The truth is that web apps don’t run on servers, they run in the browser. The cases are few and far between of useful web apps that don’t require javascript. Once you consider javascript, our MVC paradigm breaks.
The truth is, in the browser, we have our own MVC. In an ideal world, the Model is HTML, the View is CSS, and the Controller is Javascript. In practice, HTML is so ingrained into browser rendering, that it’s impossible to separate from the View. As a Model, HTML documents are rather lacking. No one wants to store anything that’s not being rendered in the HTML structure, as it’s not easy to work with.
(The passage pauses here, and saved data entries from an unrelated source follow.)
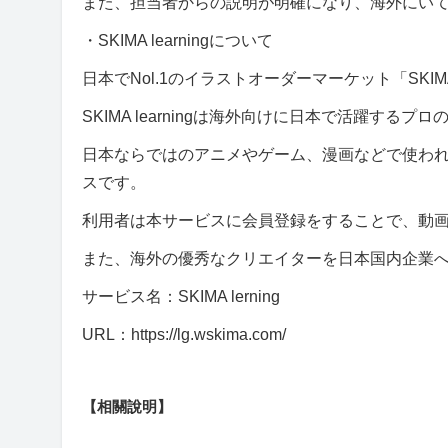
また、担当者からの説明が明確になり、海外にい
・SKIMA learningについて
日本でNol.1のイラストオーダーマーケット「SKI
SKIMA learningは海外向けに日本で活躍する
日本ならではのアニメやゲーム、漫画などで使わ
スです。
利用者は本サービスに会員登録をすることで、動
また、海外の優秀なクリエイターを日本国内企業
サービス名：SKIMA lerning
URL：https://lg.wskima.com/
【相關說明】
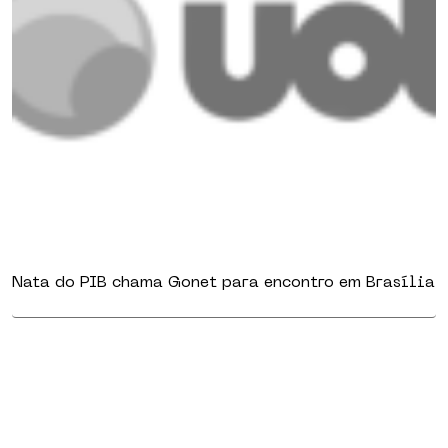
Nata do PIB chama Gonet para encontro em Brasília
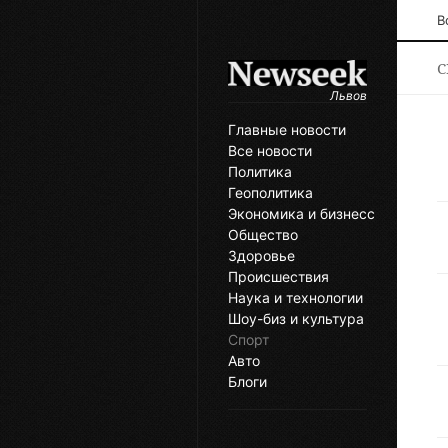
В
С
Львов
Главные новости
Все новости
Политика
Геополитика
Экономика и бизнесс
Общество
Здоровье
Происшествия
Наука и технологии
Шоу-биз и культура
Спорт
Авто
Блоги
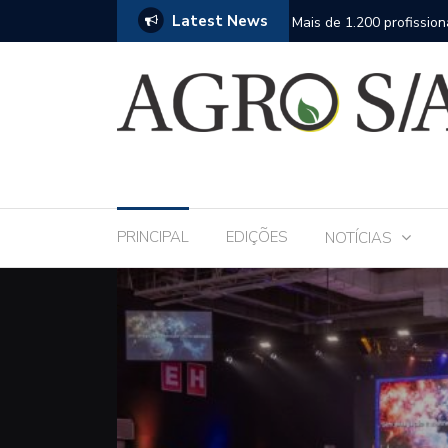
Latest News
 Andav 2026 apresentará o mais completo
Mais de 1.200 profissio
fase da assistência téc
PRINCIPAL
EDIÇÕES
NOTÍCIAS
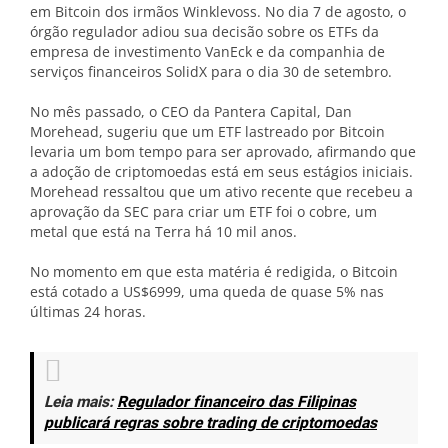
em Bitcoin dos irmãos Winklevoss. No dia 7 de agosto, o
órgão regulador adiou sua decisão sobre os ETFs da
empresa de investimento VanEck e da companhia de
serviços financeiros SolidX para o dia 30 de setembro.
No mês passado, o CEO da Pantera Capital, Dan
Morehead, sugeriu que um ETF lastreado por Bitcoin
levaria um bom tempo para ser aprovado, afirmando que
a adoção de criptomoedas está em seus estágios iniciais.
Morehead ressaltou que um ativo recente que recebeu a
aprovação da SEC para criar um ETF foi o cobre, um
metal que está na Terra há 10 mil anos.
No momento em que esta matéria é redigida, o Bitcoin
está cotado a US$6999, uma queda de quase 5% nas
últimas 24 horas.
Leia mais:
Regulador financeiro das Filipinas
publicará regras sobre trading de criptomoedas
Perhaps it’s time to give up on HTML being a source of clean data, and to accept it’s role as part of the view. How then do we achieve proper code separation in our web pages? How do we enable the semantic web when our fundamental form of document is rendering information and not data? The answer is to pull your data from an API. Look at Twitter; Loading up their webpage gives an HTML page with no data. Javascript on the page consumes an API, and passes it into HTML for rendering. If you’re interested in a clean form of the data itself (the Model from which the page is built), you can grab it from the API(In my case: http://api.twitter.com/1/statuses/user_timeline.json?include_entities=1&include_available_features=1&contributor_details=true&pc=false&include_rts=true&user_id=243506131).
Looking at HTML this way allows us to not feel guilty about non-semantic divs, and not knowing the right microformat for calendar events.
What we do need to make sure of is that our new html pages don’t lock up data, that there is an API for everything, and that it is publically accessible. After all, people only are scraping your HTML for information if it’s not available in a better form.